Los acontecimientos se encadenaron con el tiempo. Mientras sus papás de crianza estuvieron vivos, no se enteró de que era adoptada. Las dudas la asaltaron de a poco. Avanzó a tientas. No había fotos. Una vecina con Alzhéimer le repetía que no recordaba a su mamá embarazada. Juntaba piezas. Hasta que se animó y consiguió la confesión de su tía Nely: la habían buscado en una clínica después de haber estado durante 12 años en lista de espera para adoptar. Y recibió otro dato que la inquietó: su papá de crianza, sin vínculos con los militares, sospechó en algún momento del origen de Adriana al ver en la calle la foto de una muchacha desaparecida que era idéntica a su hija. Por haber nacido en 1977, se acercó a Abuelas de Plaza de Mayo. Relató su historia y le contestaron que era difícil que fuera hija de desaparecidos porque, por lo general, los apropiadores recibían directamente a los bebés de manos castrenses. A los pocos meses, le llegó una respuesta negativa. Se desesperanzó. Creyó que lo mejor era dejar todo como estaba, que no había modo de develar sus raíces. Se equivocó. A la mentira no le quedaba ya mucho margen.
La noticia de la aparición de la nieta 126 sacudió Parque Patricios. Grupos de vecinos se organizaron para agasajarla. Adriana pensó que no merecía tanto.

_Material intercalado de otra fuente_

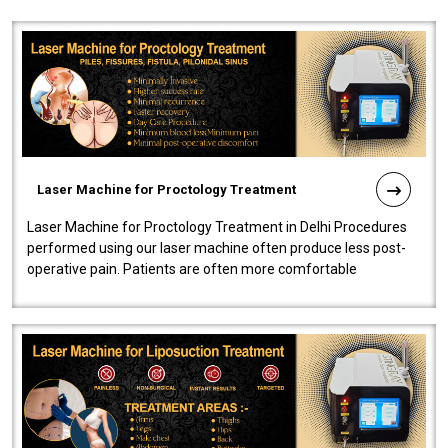
Laser Machine for Proctology Treatment
Laser Machine for Proctology Treatment in Delhi Procedures
performed using our laser machine often produce less post-
operative pain. Patients are often more comfortable
throughout the entire experi..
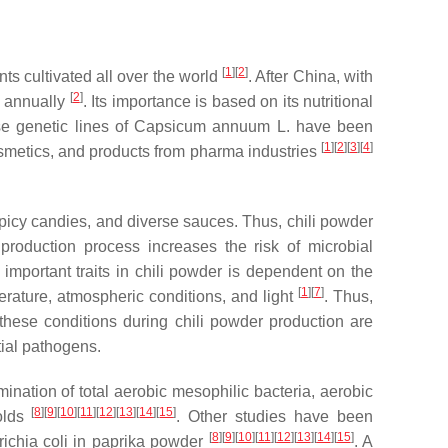
[
1
]
[
2
]
nts cultivated all over the world
. After China, with
[
2
]
d annually
. Its importance is based on its nutritional
rse genetic lines of
Capsicum annuum
L. have been
[
1
]
[
2
]
[
3
]
[
4
]
smetics, and products from pharma industries
 spicy candies, and diverse sauces. Thus, chili powder
production process increases the risk of microbial
f important traits in chili powder is dependent on the
[
1
]
[
7
]
perature, atmospheric conditions, and light
. Thus,
 these conditions during chili powder production are
ial pathogens.
ination of total aerobic mesophilic bacteria, aerobic
[
8
]
[
9
]
[
10
]
[
11
]
[
12
]
[
13
]
[
14
]
[
15
]
olds
. Other studies have been
[
8
]
[
9
]
[
10
]
[
11
]
[
12
]
[
13
]
[
14
]
[
15
]
ichia coli
in paprika powder
. A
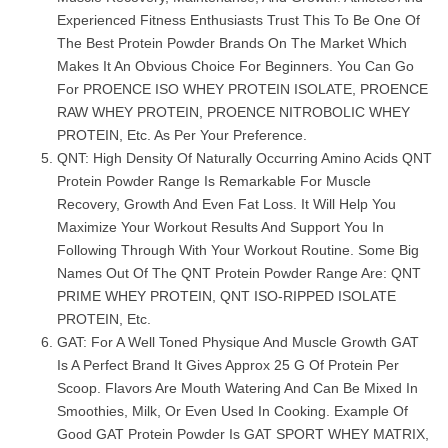
Experienced Fitness Enthusiasts Trust This To Be One Of
The Best Protein Powder Brands On The Market Which
Makes It An Obvious Choice For Beginners. You Can Go
For PROENCE ISO WHEY PROTEIN ISOLATE, PROENCE
RAW WHEY PROTEIN, PROENCE NITROBOLIC WHEY
PROTEIN, Etc. As Per Your Preference.
QNT: High Density Of Naturally Occurring Amino Acids QNT
Protein Powder Range Is Remarkable For Muscle
Recovery, Growth And Even Fat Loss. It Will Help You
Maximize Your Workout Results And Support You In
Following Through With Your Workout Routine. Some Big
Names Out Of The QNT Protein Powder Range Are: QNT
PRIME WHEY PROTEIN, QNT ISO-RIPPED ISOLATE
PROTEIN, Etc.
GAT: For A Well Toned Physique And Muscle Growth GAT
Is A Perfect Brand It Gives Approx 25 G Of Protein Per
Scoop. Flavors Are Mouth Watering And Can Be Mixed In
Smoothies, Milk, Or Even Used In Cooking. Example Of
Good GAT Protein Powder Is GAT SPORT WHEY MATRIX,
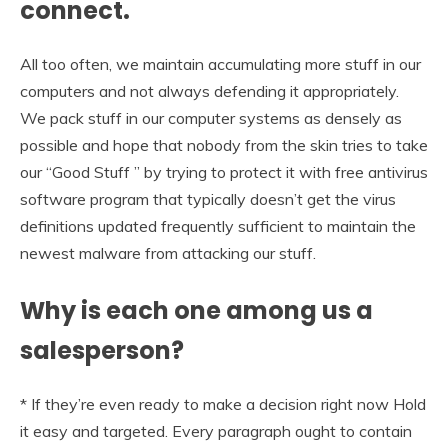
connect.
All too often, we maintain accumulating more stuff in our
computers and not always defending it appropriately.
We pack stuff in our computer systems as densely as
possible and hope that nobody from the skin tries to take
our “Good Stuff ” by trying to protect it with free antivirus
software program that typically doesn’t get the virus
definitions updated frequently sufficient to maintain the
newest malware from attacking our stuff.
Why is each one among us a
salesperson?
* If they’re even ready to make a decision right now Hold
it easy and targeted. Every paragraph ought to contain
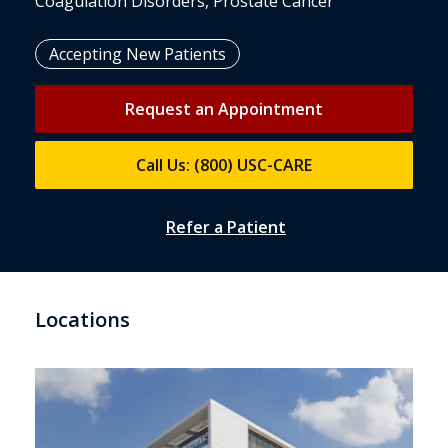
Coagulation Disorders, Prostate Cancer
Accepting New Patients
Request an Appointment
Call Us: (800) USC-CARE
Refer a Patient
Locations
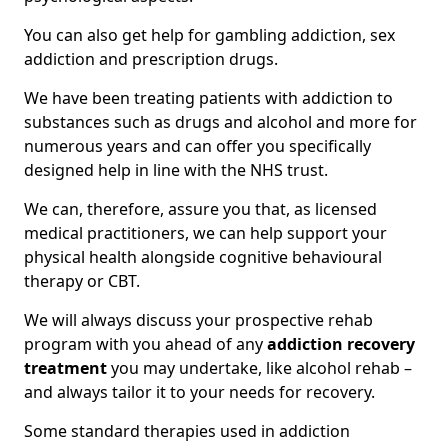
You can also get help for gambling addiction, sex
addiction and prescription drugs.
We have been treating patients with addiction to
substances such as drugs and alcohol and more for
numerous years and can offer you specifically
designed help in line with the NHS trust.
We can, therefore, assure you that, as licensed
medical practitioners, we can help support your
physical health alongside cognitive behavioural
therapy or CBT.
We will always discuss your prospective rehab
program with you ahead of any
addiction recovery
treatment
you may undertake, like alcohol rehab –
and always tailor it to your needs for recovery.
Some standard therapies used in addiction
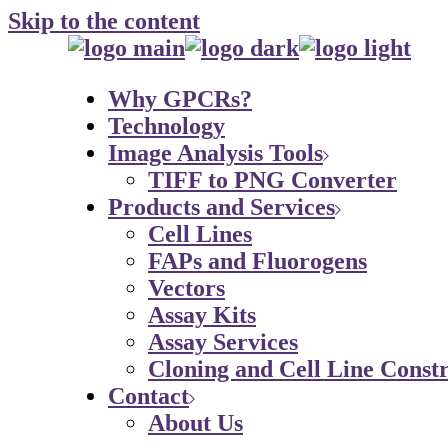
Skip to the content
Why GPCRs?
Technology
Image Analysis Tools
TIFF to PNG Converter
Products and Services
Cell Lines
FAPs and Fluorogens
Vectors
Assay Kits
Assay Services
Cloning and Cell Line Constr
Contact
About Us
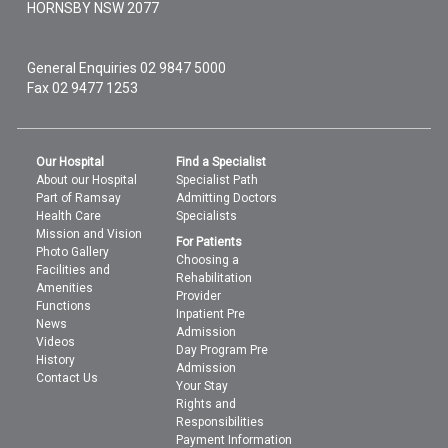
HORNSBY
NSW
2077
General Enquiries
02 9847 5000
Fax 02 9477 1253
Our Hospital
Find a Specialist
About our Hospital
Specialist Path
Part of Ramsay
Admitting Doctors
Health Care
Specialists
Mission and Vision
For Patients
Photo Gallery
Choosing a
Facilities and
Rehabilitation
Amenities
Provider
Functions
Inpatient Pre
News
Admission
Videos
Day Program Pre
History
Admission
Contact Us
Your Stay
Rights and
Responsibilities
Payment Information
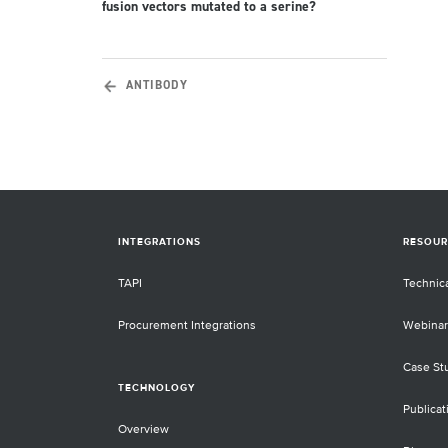
fusion vectors mutated to a serine?
ANTIBODY
INTEGRATIONS
RESOUR
TAPI
Technic
Procurement Integrations
Webinar
Case St
TECHNOLOGY
Publicat
Overview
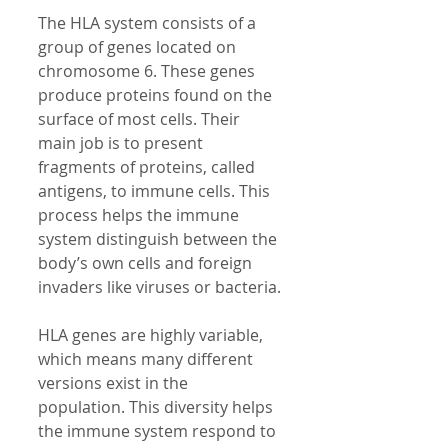
The HLA system consists of a 
group of genes located on 
chromosome 6. These genes 
produce proteins found on the 
surface of most cells. Their 
main job is to present 
fragments of proteins, called 
antigens, to immune cells. This 
process helps the immune 
system distinguish between the 
body’s own cells and foreign 
invaders like viruses or bacteria.
HLA genes are highly variable, 
which means many different 
versions exist in the 
population. This diversity helps 
the immune system respond to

A partir del movimiento del barrio, el club la sorprendió con una propuesta. El 30 de marzo de este año, antes del empate 1 a 1 con Banfield, el Globo la homenajeó adentro del campo de juego. Estaba René Houseman también, lo que hizo todavía más grande la emoción. Le dieron además una camiseta, con su nombre y el 126 en la espalda, que estará colgada para siempre en su casa. Hacía rato que estaba yendo otra vez con frecuencia a la cancha con la tía Nely y con sus primas. No sabe bien por qué volvió al Ducó. Imagina que para recordar los alfajores que comía en lo de su abuelo mientras comentaban los partidos y para canalizar la pasión que lleva adentro: “Ya no estoy enojada con la vida. Sé que no sólo no me abandonaron sino que me buscaron durante 40 años”.
La verdad es ese gol que se grita en todas las tribunas cada vez que la impunidad se resquebraja. Adriana, parte de esa hinchada multitudinaria, alza su voz con el corazón envuelto en los colores que le dicen quién es. Y esa victoria, que es de ella, que es del fútbol y que es de la vida, tiene nombre y apellido: se llama identidad.